The patient who had no treatment for HIV in past will undergo therapy by Ritomune drug. It will target HIV infection from multiplying and decrease the destruction of immune system and delay the occurring HIV or AIDS disease.
Ritomune is mainly used in adult by combination with antiretroviral drugs for the treatment of HIV infection.
MECHANISM OF ACTION
Ritomune is a Competitive, particular and reversible HIV protease inhibitor which includes with the essential formation of proteins and enzymes. Ritomune inhibits the virus infection and causes ineffective, premature and non-infectious virions development.
Fast absorption from the GI tract, absorption increased with food, peak plasma concentration is approx 2-4hr.
Minimal amount distribution enters into CNS, volume of distribution about 0.16-0.66 L/kg. binding of plasma protein is approx 98%.
Ritomune is mainly metabolized in liver by CYP3A4 & lesser extent by CYP2D6 isoenzymes.
Ritomune exceted by both unchanged and metabolite via faeces approx 86% and 3.5% as unchanged drug via urine approx 11%. The terminal elimination half life is 3-5hr.
Ritomune administration in adult, initially 300mg twice daily (bid) for 3 days. Gradually increased the dose to 100mg (bid) for 14days; Max dose of Ritomune drug is 600mg In children, starting with 250mg/m2 twice daily, gradually increased by 50mg/m2 bid for 2-3 day intervals upto 350-400mg/m2bid. Max dose is 600mg bid. Ritomune administrated through oral route with food, one tablet same time every day.

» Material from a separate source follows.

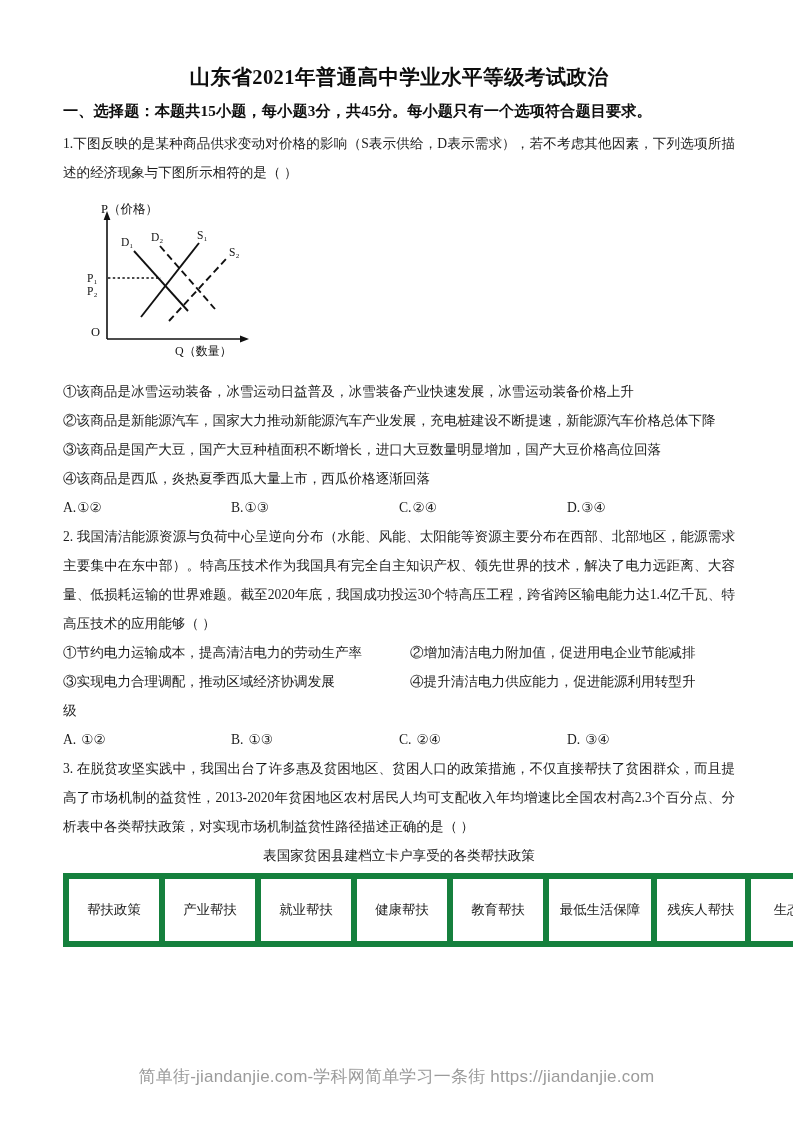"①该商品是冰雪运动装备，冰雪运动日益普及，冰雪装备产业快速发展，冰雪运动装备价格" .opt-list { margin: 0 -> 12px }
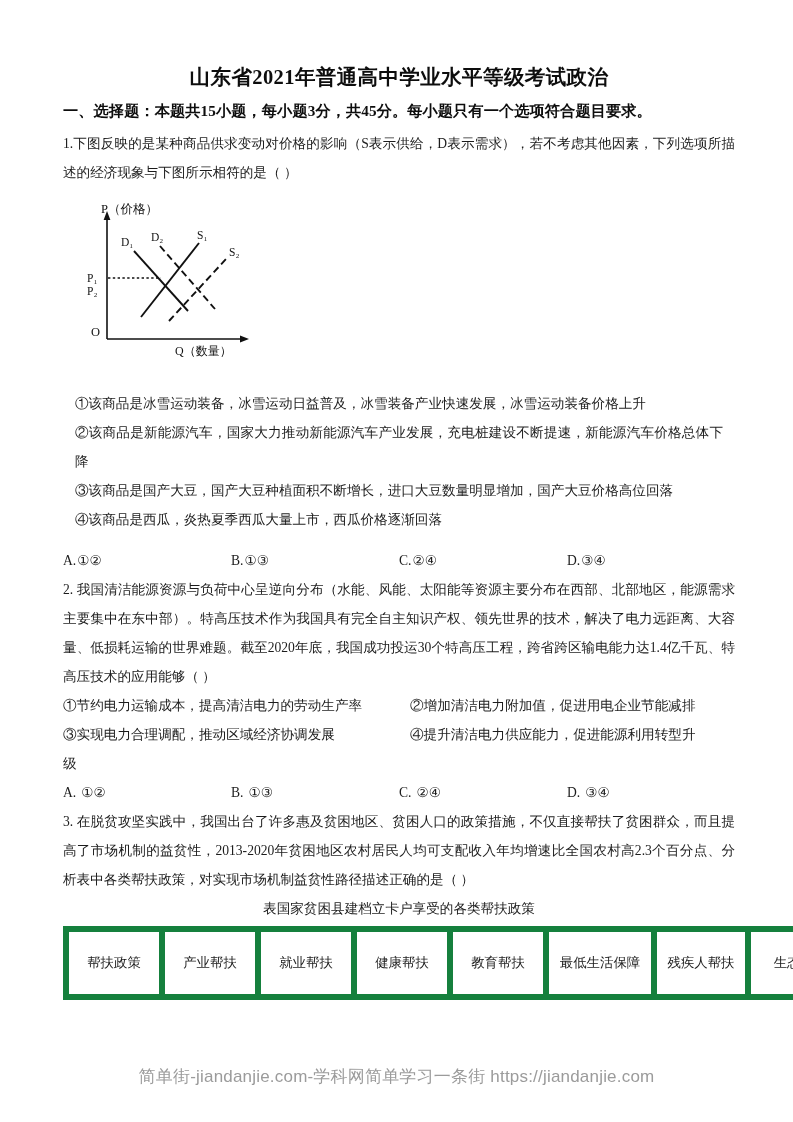"帮扶政策" table.policy td { border: 6px solid #15803d -> 3px solid #15803d }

GI effects: abdominal pain, nausea, vomiting, diarrhea, anorexia Common side effects: asthenia, taste disorder, headache, numbness or tingling around the mouth or extremities, anxiety, insomnia, fever, dizziness, malaise, hyperaesthesia, pharyngitis, rash, pruritus, sweating, vasodilatation, wt loss, Allergic reactions : urticaria, bronchospasm, angioedema, mild skin eruptions, immune reconstitution syndrome, lipodystrophy, osteonecrosis, Metabolic abnormalities: hypertriglyceridaemia, hypercholesterolaemia, insulin resistance, hyperglycaemia, hyperlactataemia. Reduced levels of Hb, K, free and total thyroxine; increased eosinophil, liver enzymes, amylase and uric acid; reduced or increased WBC and neutrophil counts. Major side effects: Pancreatitis, hepatic dysfunction, Stevens-Johnson syndrome. Rarely, anaphyla.
Before taking Ritomune , inform your doctors about as follows: Patient with ischaemic heart disease, cardiomyopathy, pre-existing conduction abnormalities or structural heart disease, haemophilia A or B, porphyria, increased triglycerides. Renal and severe hepatic impairment without decompensation in Childern& Pregnancy. Monitoring Parameters Monitor cholesterol, triglycerides, CBC, LFTs, creatine phosphokinase, uric acid,viral load,CD4 count, serum amylase and lipase, glucose.
In drug Ritomune will Increased plasma conc of certain drugs highly metabolized by CYP3A . Ritomune interaction with phenobarbital, carbamazepine, dexamethasone, phenytoin, rifabutin and rifampicn will decrease the plasma concentration. Increased plasma concentration of certain drugs highly metabolized by CYP3A. Ritomune interaction with sildenafil leads to serum levels of sildenafil increase. Serious risk: Avoid contemporaneous admin of oral solution (contains alcohol) with disulfiram / metronidazole. Ritomune with simvastatin or lovastatin increased risk of myopathy. Concurrent use Ritomune with alfuzosin may lead to serious hypotension.
Category B: Animal studies have been developed adverse effect, but sufficient and well-tolerated studies in pregnant women which have failed to develop arisk to the fetus in all trimester in pregnancy
Ritomune store at 20-25°C. Store at cool and dry place Keep Ritomune tablet away from the children. Use Ritomune drug before expiry date.